An interesting functionality for CEBA users
would be to provide them with analytical tools.
Hence, in this paper, we aim to investigate using
Elasticsearch as a data warehouse and Kibana as a
Spatial OLAP visualisation tool. Data warehouses
support managers for decision-making (Jarke, 2002),
(Inmon, 2005), (Pinet, 2010). Traditionally, data
warehouses are based on relational data models, but
this type of models is not the most efficient model for
real-time sensor streams. ELK stack is more suitable
for stream management, but this approach does not
provide analytical features as proposed in data
warehouses. The authors of (Bicevska, 2017)
discussed the NoSQL-based data warehouse
solutions and provided some positive points for this
solution. They noted however the lack of reporting
tools compatible with NoSQL systems.
In this paper, we propose a method to model a
spatial data warehouse model with ELK stack.
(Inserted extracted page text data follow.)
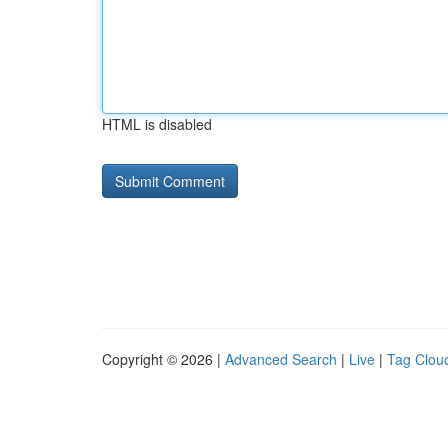
HTML is disabled
Copyright © 2026 |
Advanced Search
|
Live
|
Tag Clou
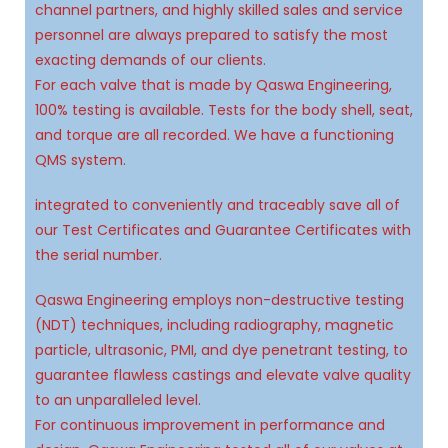
9
9
9
channel partners, and highly skilled sales and service
personnel are always prepared to satisfy the most
exacting demands of our clients.
For each valve that is made by Qaswa Engineering,
100% testing is available. Tests for the body shell, seat,
and torque are all recorded. We have a functioning
QMS system.
integrated to conveniently and traceably save all of
our Test Certificates and Guarantee Certificates with
the serial number.
Qaswa Engineering employs non-destructive testing
(NDT) techniques, including radiography, magnetic
particle, ultrasonic, PMI, and dye penetrant testing, to
guarantee flawless castings and elevate valve quality
to an unparalleled level.
For continuous improvement in performance and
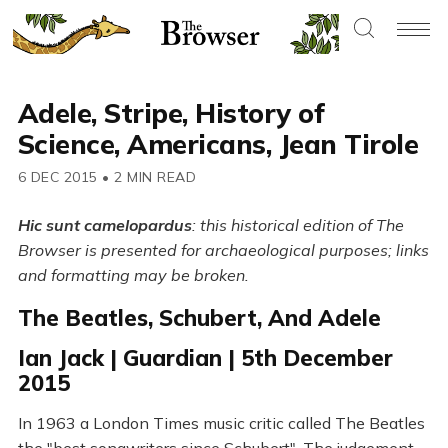
Adele, Stripe, History of
Science, Americans, Jean Tirole
6 DEC 2015
•
2 MIN READ
Hic sunt camelopardus
: this historical edition of The
Browser is presented for archaeological purposes; links
and formatting may be broken.
The Beatles, Schubert, And Adele
Ian Jack | Guardian | 5th December
2015
In 1963 a London Times music critic called The Beatles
We
present the main structure of a component called IAT
(Integration and Aggregation Tool) that allows users
defining mappings (Lenzerini, 2002) and aggregation
options between sensors sources and a target index in
Elasticsearch. IAT acts as a streaming ETL (Sabtu,
2017). It continuously extracts records from Logstash
aggregate records, transforms and maps them
according to the output schema. The output data is in
JSON format and is stored in an Elasticsearch index.
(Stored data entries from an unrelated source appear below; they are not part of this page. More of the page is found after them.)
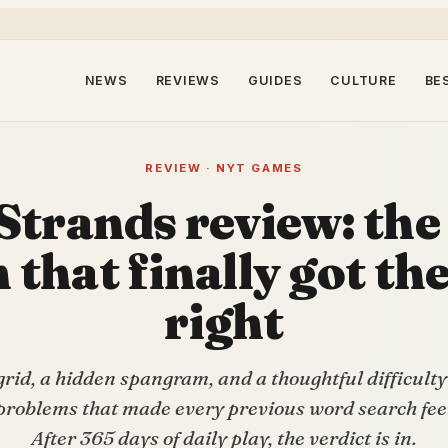
NEWS
REVIEWS
GUIDES
CULTURE
BE
REVIEW · NYT GAMES
Strands review: the
 that finally got th
right
rid, a hidden spangram, and a thoughtful difficulty
problems that made every previous word search feel 
After 365 days of daily play, the verdict is in.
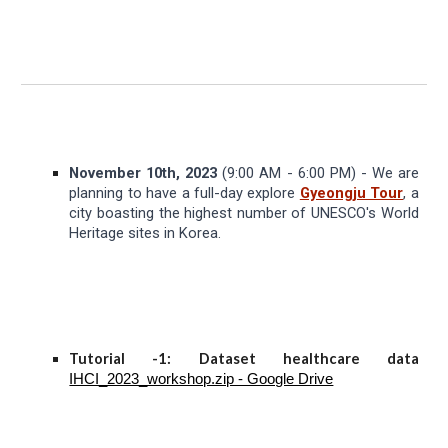
November 10th, 2023
(9:00 AM - 6:00 PM) - We are
planning to have a full-day explore
Gyeongju Tour
, a
city boasting the highest number of UNESCO's World
Heritage sites in Korea.
Tutorial -1: Dataset healthcare data
IHCI_2023_workshop.zip - Google Drive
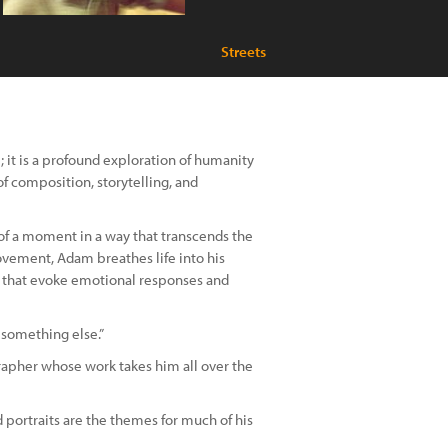
Streets
it is a profound exploration of humanity
f composition, storytelling, and
f a moment in a way that transcends the
movement, Adam breathes life into his
e that evoke emotional responses and
 something else.”
apher whose work takes him all over the
 portraits are the themes for much of his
Elasticsearch (ES) is powerful in search and
aggregation queries but less for join queries (Pilato,
2017). Hence, we store the data going out from IAT
in one ES index.
The paper is organised as follows. In the next
section, we present some related work. In section 3,
we present our work and the architecture composed
of the ELK stack, as well as the use case for analytical
queries. We present the functionalities of IAT
components through the use case. Finally, we present
an example of measurement station dashboard for our
use case and we conclude.
2 BACKGROUND AND RELATED
WORK
In this section, we present the main related work and
concepts related to our paper topic, i.e., sensor data,
spatial data warehouse, ETL process, ELK stack.
2.1 Sensor Data
Sensors are popular technology solutions to collect
environmental data. With the developing
technologies, there are many kinds of environmental
sensors, e.g., (Werner-Allen, 2006), (Yick, 2008),
(Richter, 2009), (Noury, 2018).
Usually, sensor data are georeferenced data. The
records consist of measurements or observations got
at a specific location (geo-point) or within a specific
area (geo-shape). The geographical information in the
measurement is usually the physical location of the
sensor. In CEBA, data collected from sensors are
georeferenced data.
2.2 Data Warehouse and Spatial Data
Warehouse
In principle, data warehouses are designed for
analytical queries (Inmon, 2005). Data can be
arranged into either as facts or dimensions and mainly
modelled in a star or snow-flake schema. Facts
consist mainly of measures or metrics (i.e., the data to
analyse), and dimensions are mainly descriptive and
upon which the aggregation are processed (Jarke,
2002). Data warehouses can be represented in a
multidimensional conceptual model. The
multidimensional data structures are also called data
cubes. Users can analyse data using online analytical
processing (OLAP) tools. The most popular OLAP
operations are roll up, roll down, slicing, and dicing
(Matei, 2014).
Spatial data warehouses and OLAP tools extend
these concepts. They especially provide support to
store, aggregate and analyse geographical data
(Nipun Garg, 2011). In spatial data warehouses, facts
and dimensions may be spatial objects.
2.3 Batch and Streaming ETL (Extract
Transform Load)
Traditionally, ETL is a process for (i) extracting data
from multiple sources, (ii) transforming and (iii)
loading them into a data warehouse (Bansal, 2015).
Batch ETL corresponds to the ETL process, it is
triggered at a specific time and which processes a
large volume of data in one time.
The streaming ETL is an enhanced approach of
the ETL process. It executes the ETL process in near
real-time. This approach solves the limitations of the
batch ETL for streaming data and allows analysing
data in a short time after it is produced by the sources.
2.4 ELK Stack
ELK stack (Elasticsearch, 2020) is composed of four
main open-source projects: Beats, Logstash,
Elasticsearch, and Kibana. Beats are data shippers.